__Recorded information__:
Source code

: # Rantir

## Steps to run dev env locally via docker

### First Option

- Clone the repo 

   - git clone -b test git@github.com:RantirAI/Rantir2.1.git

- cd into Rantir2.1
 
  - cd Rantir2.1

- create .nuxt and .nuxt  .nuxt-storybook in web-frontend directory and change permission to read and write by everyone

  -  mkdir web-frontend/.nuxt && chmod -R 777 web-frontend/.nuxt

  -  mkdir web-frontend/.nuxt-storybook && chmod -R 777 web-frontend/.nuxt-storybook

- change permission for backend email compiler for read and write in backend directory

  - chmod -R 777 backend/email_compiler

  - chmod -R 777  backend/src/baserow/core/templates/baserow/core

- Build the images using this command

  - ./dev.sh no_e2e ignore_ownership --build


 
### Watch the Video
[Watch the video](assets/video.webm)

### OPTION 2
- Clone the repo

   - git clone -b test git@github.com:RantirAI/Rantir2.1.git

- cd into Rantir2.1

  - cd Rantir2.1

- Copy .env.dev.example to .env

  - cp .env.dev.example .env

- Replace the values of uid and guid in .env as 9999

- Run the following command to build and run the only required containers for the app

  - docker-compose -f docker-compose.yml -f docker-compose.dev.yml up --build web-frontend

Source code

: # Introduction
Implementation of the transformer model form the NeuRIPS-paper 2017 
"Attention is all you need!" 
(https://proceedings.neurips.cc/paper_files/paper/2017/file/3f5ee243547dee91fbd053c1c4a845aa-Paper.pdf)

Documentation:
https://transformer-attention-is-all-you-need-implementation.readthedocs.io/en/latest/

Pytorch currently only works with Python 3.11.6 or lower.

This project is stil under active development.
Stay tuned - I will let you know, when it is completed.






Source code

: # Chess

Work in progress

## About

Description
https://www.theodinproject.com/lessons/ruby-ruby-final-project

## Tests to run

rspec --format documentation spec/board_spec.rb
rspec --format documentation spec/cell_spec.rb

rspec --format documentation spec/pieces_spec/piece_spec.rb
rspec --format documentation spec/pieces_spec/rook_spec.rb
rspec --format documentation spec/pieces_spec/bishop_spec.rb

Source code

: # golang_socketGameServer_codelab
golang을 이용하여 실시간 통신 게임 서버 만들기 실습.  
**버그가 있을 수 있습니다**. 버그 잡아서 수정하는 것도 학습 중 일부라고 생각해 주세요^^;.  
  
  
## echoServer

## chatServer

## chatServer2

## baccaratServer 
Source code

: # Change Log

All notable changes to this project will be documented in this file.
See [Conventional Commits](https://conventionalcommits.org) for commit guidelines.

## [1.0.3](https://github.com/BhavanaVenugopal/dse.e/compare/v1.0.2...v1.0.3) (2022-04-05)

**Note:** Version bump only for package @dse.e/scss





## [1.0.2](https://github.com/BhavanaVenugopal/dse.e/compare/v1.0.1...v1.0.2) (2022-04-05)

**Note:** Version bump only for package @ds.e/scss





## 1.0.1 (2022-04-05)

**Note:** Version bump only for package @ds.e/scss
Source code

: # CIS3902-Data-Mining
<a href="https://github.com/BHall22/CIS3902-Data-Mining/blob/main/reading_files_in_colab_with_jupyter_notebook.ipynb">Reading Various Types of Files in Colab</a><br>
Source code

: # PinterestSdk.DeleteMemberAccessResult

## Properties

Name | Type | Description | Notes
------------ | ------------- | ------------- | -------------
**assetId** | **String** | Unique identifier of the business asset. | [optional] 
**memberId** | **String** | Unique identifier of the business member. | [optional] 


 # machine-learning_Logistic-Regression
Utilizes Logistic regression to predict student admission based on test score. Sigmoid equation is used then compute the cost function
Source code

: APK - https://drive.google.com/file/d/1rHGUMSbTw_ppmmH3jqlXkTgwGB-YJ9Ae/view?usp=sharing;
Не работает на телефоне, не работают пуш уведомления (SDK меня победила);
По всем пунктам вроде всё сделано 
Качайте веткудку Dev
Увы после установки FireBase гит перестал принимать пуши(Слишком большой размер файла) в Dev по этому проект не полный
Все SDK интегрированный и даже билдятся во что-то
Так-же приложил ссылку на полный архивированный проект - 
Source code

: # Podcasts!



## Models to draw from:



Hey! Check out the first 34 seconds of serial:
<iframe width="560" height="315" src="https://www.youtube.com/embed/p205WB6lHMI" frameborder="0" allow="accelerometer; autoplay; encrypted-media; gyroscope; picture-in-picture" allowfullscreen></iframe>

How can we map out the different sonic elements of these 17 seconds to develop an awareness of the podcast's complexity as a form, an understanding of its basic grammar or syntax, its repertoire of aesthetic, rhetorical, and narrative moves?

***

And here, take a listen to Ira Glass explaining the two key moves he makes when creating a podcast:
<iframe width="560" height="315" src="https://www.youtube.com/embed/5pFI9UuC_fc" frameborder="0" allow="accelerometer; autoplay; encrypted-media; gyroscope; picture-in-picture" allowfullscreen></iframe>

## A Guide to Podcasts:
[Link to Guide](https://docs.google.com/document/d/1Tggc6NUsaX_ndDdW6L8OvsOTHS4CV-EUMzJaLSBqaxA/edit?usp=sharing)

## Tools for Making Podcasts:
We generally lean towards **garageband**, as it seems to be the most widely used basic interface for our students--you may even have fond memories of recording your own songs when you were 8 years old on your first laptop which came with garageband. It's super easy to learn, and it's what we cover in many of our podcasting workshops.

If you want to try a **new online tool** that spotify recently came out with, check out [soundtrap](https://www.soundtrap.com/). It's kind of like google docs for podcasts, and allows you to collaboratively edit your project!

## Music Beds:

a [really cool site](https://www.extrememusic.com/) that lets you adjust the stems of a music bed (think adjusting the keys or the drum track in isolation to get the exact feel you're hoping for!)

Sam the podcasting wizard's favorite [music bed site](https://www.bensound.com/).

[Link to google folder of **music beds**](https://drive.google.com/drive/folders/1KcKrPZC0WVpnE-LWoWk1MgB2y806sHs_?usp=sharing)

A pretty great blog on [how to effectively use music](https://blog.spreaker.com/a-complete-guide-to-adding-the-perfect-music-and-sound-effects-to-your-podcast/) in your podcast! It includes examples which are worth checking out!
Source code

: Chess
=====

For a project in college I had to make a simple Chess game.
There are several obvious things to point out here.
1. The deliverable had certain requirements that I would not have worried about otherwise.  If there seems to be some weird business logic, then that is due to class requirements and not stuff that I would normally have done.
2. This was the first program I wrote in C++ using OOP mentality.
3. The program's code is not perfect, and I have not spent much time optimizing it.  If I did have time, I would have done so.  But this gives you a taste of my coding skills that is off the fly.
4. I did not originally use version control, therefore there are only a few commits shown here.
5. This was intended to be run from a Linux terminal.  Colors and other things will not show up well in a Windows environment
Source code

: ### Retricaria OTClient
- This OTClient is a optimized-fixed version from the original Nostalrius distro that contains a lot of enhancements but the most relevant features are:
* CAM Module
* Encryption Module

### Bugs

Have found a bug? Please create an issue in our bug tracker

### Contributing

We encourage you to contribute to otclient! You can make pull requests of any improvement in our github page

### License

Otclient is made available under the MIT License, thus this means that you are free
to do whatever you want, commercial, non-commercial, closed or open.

__What to work on__: Rewrite all the lines above, swapping "Nostalrius" for "TFS" and leaving everything else unchanged.

__Answer__:
Source code

: # Rantir

## Steps to run dev env locally via docker

### First Option

- Clone the repo 

   - git clone -b test git@github.com:RantirAI/Rantir2.1.git

- cd into Rantir2.1
 
  - cd Rantir2.1

- create .nuxt and .nuxt  .nuxt-storybook in web-frontend directory and change permission to read and write by everyone

  -  mkdir web-frontend/.nuxt && chmod -R 777 web-frontend/.nuxt

  -  mkdir web-frontend/.nuxt-storybook && chmod -R 777 web-frontend/.nuxt-storybook

- change permission for backend email compiler for read and write in backend directory

  - chmod -R 777 backend/email_compiler

  - chmod -R 777  backend/src/baserow/core/templates/baserow/core

- Build the images using this command

  - ./dev.sh no_e2e ignore_ownership --build


 
### Watch the Video
[Watch the video](assets/video.webm)

### OPTION 2
- Clone the repo

   - git clone -b test git@github.com:RantirAI/Rantir2.1.git

- cd into Rantir2.1

  - cd Rantir2.1

- Copy .env.dev.example to .env

  - cp .env.dev.example .env

- Replace the values of uid and guid in .env as 9999

- Run the following command to build and run the only required containers for the app

  - docker-compose -f docker-compose.yml -f docker-compose.dev.yml up --build web-frontend

Source code

: # Introduction
Implementation of the transformer model form the NeuRIPS-paper 2017 
"Attention is all you need!" 
(https://proceedings.neurips.cc/paper_files/paper/2017/file/3f5ee243547dee91fbd053c1c4a845aa-Paper.pdf)

Documentation:
https://transformer-attention-is-all-you-need-implementation.readthedocs.io/en/latest/

Pytorch currently only works with Python 3.11.6 or lower.

This project is stil under active development.
Stay tuned - I will let you know, when it is completed.






Source code

: # Chess

Work in progress

## About

Description
https://www.theodinproject.com/lessons/ruby-ruby-final-project

## Tests to run

rspec --format documentation spec/board_spec.rb
rspec --format documentation spec/cell_spec.rb

rspec --format documentation spec/pieces_spec/piece_spec.rb
rspec --format documentation spec/pieces_spec/rook_spec.rb
rspec --format documentation spec/pieces_spec/bishop_spec.rb

Source code

: # golang_socketGameServer_codelab
golang을 이용하여 실시간 통신 게임 서버 만들기 실습.  
**버그가 있을 수 있습니다**. 버그 잡아서 수정하는 것도 학습 중 일부라고 생각해 주세요^^;.  
  
  
## echoServer

## chatServer

## chatServer2

## baccaratServer 
Source code

: # Change Log

All notable changes to this project will be documented in this file.
See [Conventional Commits](https://conventionalcommits.org) for commit guidelines.

## [1.0.3](https://github.com/BhavanaVenugopal/dse.e/compare/v1.0.2...v1.0.3) (2022-04-05)

**Note:** Version bump only for package @dse.e/scss





## [1.0.2](https://github.com/BhavanaVenugopal/dse.e/compare/v1.0.1...v1.0.2) (2022-04-05)

**Note:** Version bump only for package @ds.e/scss





## 1.0.1 (2022-04-05)

**Note:** Version bump only for package @ds.e/scss
Source code

: # CIS3902-Data-Mining
<a href="https://github.com/BHall22/CIS3902-Data-Mining/blob/main/reading_files_in_colab_with_jupyter_notebook.ipynb">Reading Various Types of Files in Colab</a><br>
Source code

: # PinterestSdk.DeleteMemberAccessResult

## Properties

Name | Type | Description | Notes
------------ | ------------- | ------------- | -------------
**assetId** | **String** | Unique identifier of the business asset. | [optional] 
**memberId** | **String** | Unique identifier of the business member. | [optional] 


 # machine-learning_Logistic-Regression
Utilizes Logistic regression to predict student admission based on test score. Sigmoid equation is used then compute the cost function
Source code

: APK - https://drive.google.com/file/d/1rHGUMSbTw_ppmmH3jqlXkTgwGB-YJ9Ae/view?usp=sharing;
Не работает на телефоне, не работают пуш уведомления (SDK меня победила);
По всем пунктам вроде всё сделано 
Качайте веткудку Dev
Увы после установки FireBase гит перестал принимать пуши(Слишком большой размер файла) в Dev по этому проект не полный
Все SDK интегрированный и даже билдятся во что-то
Так-же приложил ссылку на полный архивированный проект - 
Source code

: # Podcasts!



## Models to draw from:



Hey! Check out the first 34 seconds of serial:
<iframe width="560" height="315" src="https://www.youtube.com/embed/p205WB6lHMI" frameborder="0" allow="accelerometer; autoplay; encrypted-media; gyroscope; picture-in-picture" allowfullscreen></iframe>

How can we map out the different sonic elements of these 17 seconds to develop an awareness of the podcast's complexity as a form, an understanding of its basic grammar or syntax, its repertoire of aesthetic, rhetorical, and narrative moves?

***

And here, take a listen to Ira Glass explaining the two key moves he makes when creating a podcast:
<iframe width="560" height="315" src="https://www.youtube.com/embed/5pFI9UuC_fc" frameborder="0" allow="accelerometer; autoplay; encrypted-media; gyroscope; picture-in-picture" allowfullscreen></iframe>

## A Guide to Podcasts:
[Link to Guide](https://docs.google.com/document/d/1Tggc6NUsaX_ndDdW6L8OvsOTHS4CV-EUMzJaLSBqaxA/edit?usp=sharing)

## Tools for Making Podcasts:
We generally lean towards **garageband**, as it seems to be the most widely used basic interface for our students--you may even have fond memories of recording your own songs when you were 8 years old on your first laptop which came with garageband. It's super easy to learn, and it's what we cover in many of our podcasting workshops.

If you want to try a **new online tool** that spotify recently came out with, check out [soundtrap](https://www.soundtrap.com/). It's kind of like google docs for podcasts, and allows you to collaboratively edit your project!

## Music Beds:

a [really cool site](https://www.extrememusic.com/) that lets you adjust the stems of a music bed (think adjusting the keys or the drum track in isolation to get the exact feel you're hoping for!)

Sam the podcasting wizard's favorite [music bed site](https://www.bensound.com/).

[Link to google folder of **music beds**](https://drive.google.com/drive/folders/1KcKrPZC0WVpnE-LWoWk1MgB2y806sHs_?usp=sharing)

A pretty great blog on [how to effectively use music](https://blog.spreaker.com/a-complete-guide-to-adding-the-perfect-music-and-sound-effects-to-your-podcast/) in your podcast! It includes examples which are worth checking out!
Source code

: Chess
=====

For a project in college I had to make a simple Chess game.
There are several obvious things to point out here.
1. The deliverable had certain requirements that I would not have worried about otherwise.  If there seems to be some weird business logic, then that is due to class requirements and not stuff that I would normally have done.
2. This was the first program I wrote in C++ using OOP mentality.
3. The program's code is not perfect, and I have not spent much time optimizing it.  If I did have time, I would have done so.  But this gives you a taste of my coding skills that is off the fly.
4. I did not originally use version control, therefore there are only a few commits shown here.
5. This was intended to be run from a Linux terminal.  Colors and other things will not show up well in a Windows environment
Source code

: ### Retricaria OTClient
- This OTClient is a optimized-fixed version from the original TFS distro that contains a lot of enhancements but the most relevant features are:
* CAM Module
* Encryption Module

### Bugs

Have found a bug? Please create an issue in our bug tracker

### Contributing

We encourage you to contribute to otclient! You can make pull requests of any improvement in our github page

### License

Otclient is made available under the MIT License, thus this means that you are free
to do whatever you want, commercial, non-commercial, closed or open.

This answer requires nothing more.